Caridade e Assistencialismo: Qual o caminho?

Quando se fala em caridade, vem a mente de muitos a distribuição de cestas básicas, dar sopão na rua, filantropias e atividades afins. O ser humano, num olhar assistencialista, é reduzido ao seu estômago. Então, saciar-lhe a fome é o máximo da caridade. Porém, o homem integral está além de seu aparelho digestivo e tem necessidades superiores que somente com a verdadeira caridade podem ser supridas.
Em tempos de programas assistencialistas governamentais, que na maioria das vezes tem propósitos populistas e quiçá eleitoreiros, quando o governo mata a fome do povo, causa a impressão que este está cumprindo o papel da Igreja, e que esta, com suas obras de caridade, perdeu sua razão de ser. Observando mais de perto as atividades assistencialistas do governo, percebemos que elas não atingem carências mais profundas e existenciais das famílias beneficiadas. Assim, estes benefícios são muitas vezes desvirtuados, e o dinheiro destas bolsas sociais não é usado para o fim a que se propõe. Há casos conhecidos em que o valor da bolsa família foi usado para compras de drogas, bebidas alcoólicas ou execução de aborto clandestino.
É necessário que resgatemos o significado da verdadeira caridade e a pratiquemos como deve ser feito. A caridade nos oferece uma visão holística do homem e de suas necessidades mais profundas. O ser humano não é visto de uma forma fracionada, mas por inteiro. Sabe-se que o homem é um ser insatisfeito por natureza, sua alma é inquieta e só encontra repouso em Deus, como afirma S. Agostinho.
O Santo Padre tem feito um esforço para recuperar o significado da caridade, vemos isto em suas encíclicas, especialmente a “Deus Caritas est”, em que ele diz que caridade – em grego ágape - eleva toda as outras dimensões do amor. Assim, a caridade é para ser vivida em todos os meios, na Igreja, na família, na economia, na política, etc. Sua Santidade desafia o mundo globalizado a viver a caridade na verdade em todas as esferas da sociedade. “O amor — « caritas » — é uma força extraordinária, que impele as pessoas a comprometerem-se, com coragem e generosidade, no campo da justiça e da paz. É uma força que tem a sua origem em Deus, Amor eterno e Verdade absoluta” (Caritas in veritatis).

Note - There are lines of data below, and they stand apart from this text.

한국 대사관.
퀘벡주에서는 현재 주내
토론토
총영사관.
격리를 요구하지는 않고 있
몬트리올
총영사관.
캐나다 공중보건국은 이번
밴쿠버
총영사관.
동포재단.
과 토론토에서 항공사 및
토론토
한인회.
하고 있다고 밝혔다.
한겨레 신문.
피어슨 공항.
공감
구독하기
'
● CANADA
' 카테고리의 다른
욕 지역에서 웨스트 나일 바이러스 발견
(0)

A caridade é teocêntrica, parte de Deus em direção ao outro. Portanto, quem pratica a caridade ama a Deus na pessoa do pobre; não troca Deus pelo pobre, como disse Clodovis Boff numa crítica que fez aos princípios da Teologia da Libertação¹(que anteriormente defendera), e não o instrumentaliza em políticas e “teologias” antropocêntricas cujo deus é o estômago (Rm 16,18; Fl 3,19).
Cristo mesmo nos aponta para esta caridade, quando após a multiplicação dos pães, dirige-se a multidão que o segue por causa alimento do material e apresenta-lhe a si mesmo como o verdadeiro alimento na Eucaristia. Ele, no capítulo 6 do evangelho de S. João, oferece-se como o pão da vida, do qual quem comer tem a vida eterna, a vida que transcende as necessidades materiais e que realmente nos preenche e satisfaz.
Precisamos escutar que a Igreja ensina sobre a caridade, estudar seus documentos e sua doutrina social, e abandonar uma visão reduzida de Igreja como “ONG” ou entidade filantrópica. A Igreja, como Corpo Místico de Cristo, em sua essência é caridade, então, ela nunca perde a razão de ser, ainda que vivamos num verdadeiro “paraíso social”.